For extra data on log format and out there fields, check with Circulation log information.

10. Select Create circulate log.
    

Now let’s discover the VPC circulate logs in Datadog.

Visualize VPC circulate logs within the Datadog dashboard

Within the Logs Search choice within the navigation pane, filter to supply:vpc. The VPC circulate logs out of your VPC are within the Datadog Log Explorer and are mechanically parsed so you may analyze your logs by supply, vacation spot, motion, or different attributes.

Clear up

After you take a look at this resolution, delete all of the assets you created to keep away from incurring future costs. Check with the next hyperlinks for directions for deleting the assets:

Conclusion

On this publish, we walked via an answer of how you can combine VPC circulate logs with a Kinesis Knowledge Firehose supply stream, ship it to a Datadog vacation spot with no code, and visualize it in a Datadog dashboard. With Datadog, you may simply discover and analyze logs to realize deeper insights into the state of your functions and AWS infrastructure.

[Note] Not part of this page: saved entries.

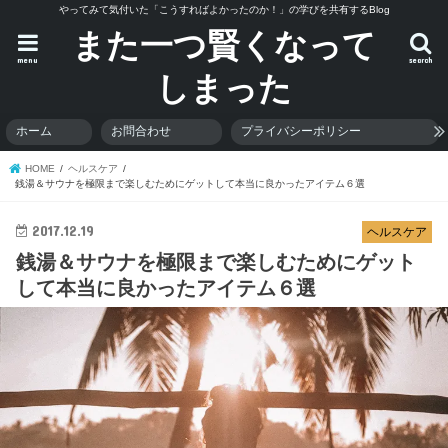
やってみて気付いた「こうすればよかったのか！」の学びを共有するBlog
また一つ賢くなって
menu
search
しまった
ホーム
お問合わせ
プライバシーポリシー
HOME
ヘルスケア
銭湯＆サウナを極限まで楽しむためにゲットして本当に良かったアイテム６選
2017.12.19
ヘルスケア
銭湯＆サウナを極限まで楽しむためにゲット
して本当に良かったアイテム６選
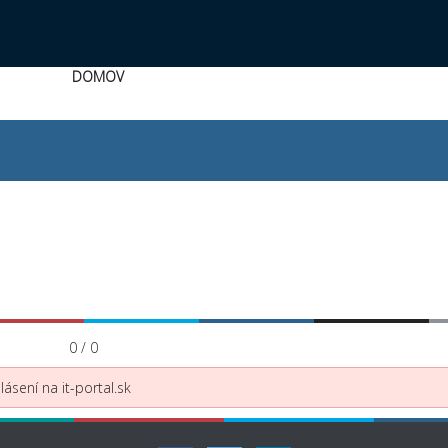
DOMOV
0 / 0
ásení na it-portal.sk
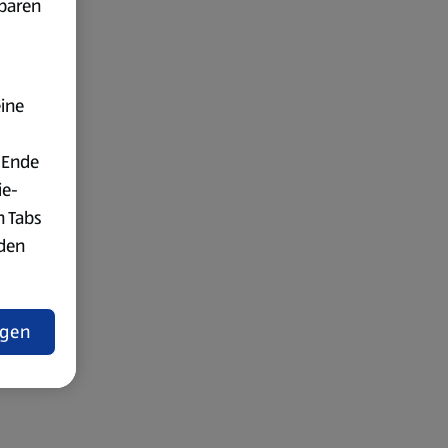
fbaren
eine
 Ende
ie-
n Tabs
rden
t
ngen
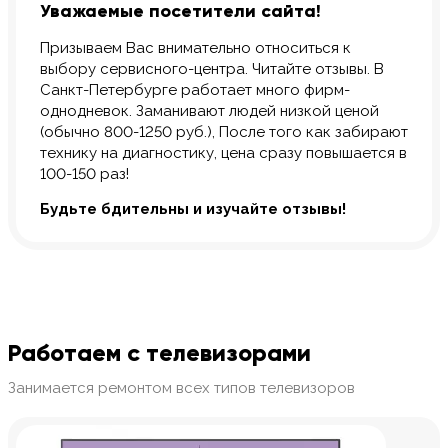
Уважаемые посетители сайта!
Призываем Вас внимательно относиться к
выбору сервисного-центра. Читайте отзывы. В
Санкт-Петербурге работает много фирм-
однодневок. Заманивают людей низкой ценой
(обычно 800-1250 руб.), После того как забирают
технику на диагностику, цена сразу повышается в
100-150 раз!
Будьте бдительны и изучайте отзывы!
Работаем с телевизорами
Занимается ремонтом всех типов телевизоров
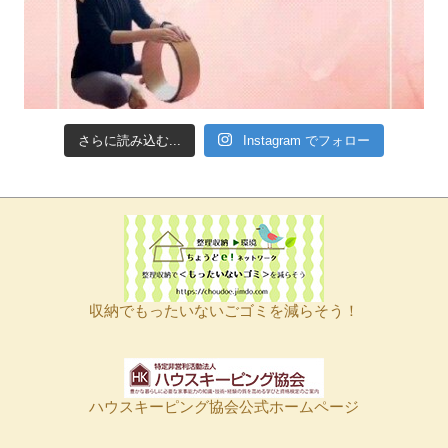
さらに読み込む...
Instagram でフォロー
収納でもったいないごゴミを減らそう！
ハウスキーピング協会公式ホームページ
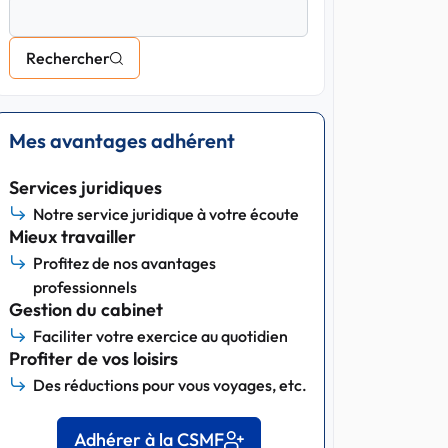
Rechercher
Mes avantages adhérent
Services juridiques
Notre service juridique à votre écoute
Mieux travailler
Profitez de nos avantages
professionnels
Gestion du cabinet
Faciliter votre exercice au quotidien
Profiter de vos loisirs
Des réductions pour vous voyages, etc.
Adhérer à la CSMF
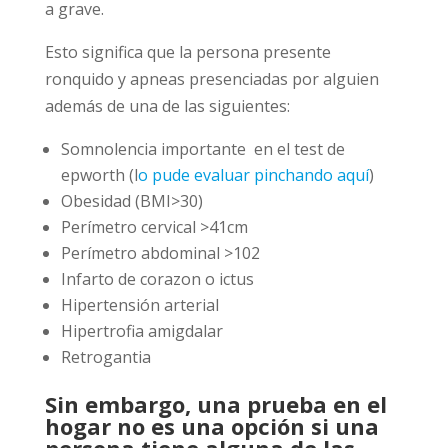
a grave.
Esto significa que la persona presente
ronquido y apneas presenciadas por alguien
además de una de las siguientes:
Somnolencia importante en el test de
epworth (l
o pude evaluar pinchando aquí
)
Obesidad (BMI>30)
Perímetro cervical >41cm
Perímetro abdominal >102
Infarto de corazon o ictus
Hipertensión arterial
Hipertrofia amigdalar
Retrogantia
Sin embargo, una prueba en el
hogar no es una opción si una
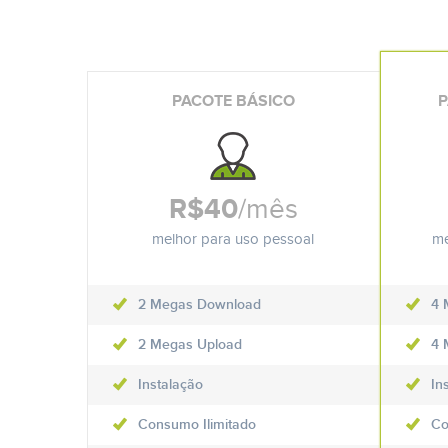
PACOTE BÁSICO
P
R$40
/mês
melhor para uso pessoal
me
2 Megas Download
4 
2 Megas Upload
4 
Instalação
In
Consumo Ilimitado
Co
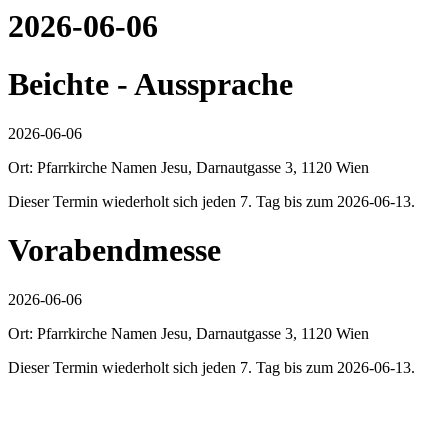
2026-06-06
Beichte - Aussprache
2026-06-06
Ort: Pfarrkirche Namen Jesu, Darnautgasse 3, 1120 Wien
Dieser Termin wiederholt sich jeden 7. Tag bis zum 2026-06-13.
Vorabendmesse
2026-06-06
Ort: Pfarrkirche Namen Jesu, Darnautgasse 3, 1120 Wien
Dieser Termin wiederholt sich jeden 7. Tag bis zum 2026-06-13.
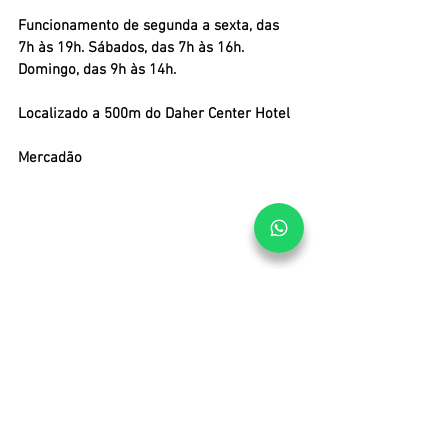
Funcionamento de segunda a sexta, das 
7h às 19h. Sábados, das 7h às 16h. 
Domingo, das 9h às 14h.
Localizado a 500m do Daher Center Hotel
Mercadão
A essa hora já deu fome e o Mercado 
Municipal é uma ótima opção para comer. 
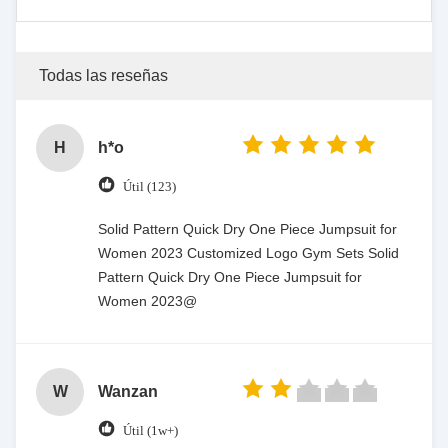
Todas las reseñas
H
h*o
Útil (123)
Solid Pattern Quick Dry One Piece Jumpsuit for
Women 2023 Customized Logo Gym Sets Solid
Pattern Quick Dry One Piece Jumpsuit for
Women 2023@
W
Wanzan
Útil (1w+)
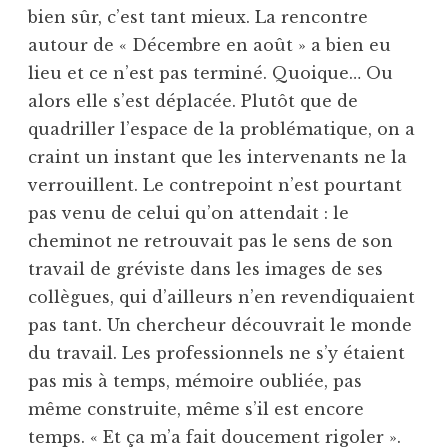
bien sûr, c’est tant mieux. La rencontre
autour de « Décembre en août » a bien eu
lieu et ce n’est pas terminé. Quoique… Ou
alors elle s’est déplacée. Plutôt que de
quadriller l’espace de la problématique, on a
craint un instant que les intervenants ne la
verrouillent. Le contrepoint n’est pourtant
pas venu de celui qu’on attendait : le
cheminot ne retrouvait pas le sens de son
travail de gréviste dans les images de ses
collègues, qui d’ailleurs n’en revendiquaient
pas tant. Un chercheur découvrait le monde
du travail. Les professionnels ne s’y étaient
pas mis à temps, mémoire oubliée, pas
même construite, même s’il est encore
temps. « Et ça m’a fait doucement rigoler ».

Do this new, fast, and hassle-free manner of sending your VPC circulate logs to a Datadog vacation spot utilizing Kinesis Knowledge Firehose.

Concerning the Writer

Chaitanya Shah is a Sr. Technical Account Supervisor(TAM) with AWS, primarily based out of New York. He has over 22 years of expertise working with enterprise prospects. He likes to code and actively contributes to the AWS options labs to assist prospects resolve advanced issues. He supplies steering to AWS prospects on finest practices for his or her AWS Cloud migrations. He’s additionally specialised in AWS information switch and the information and analytics area.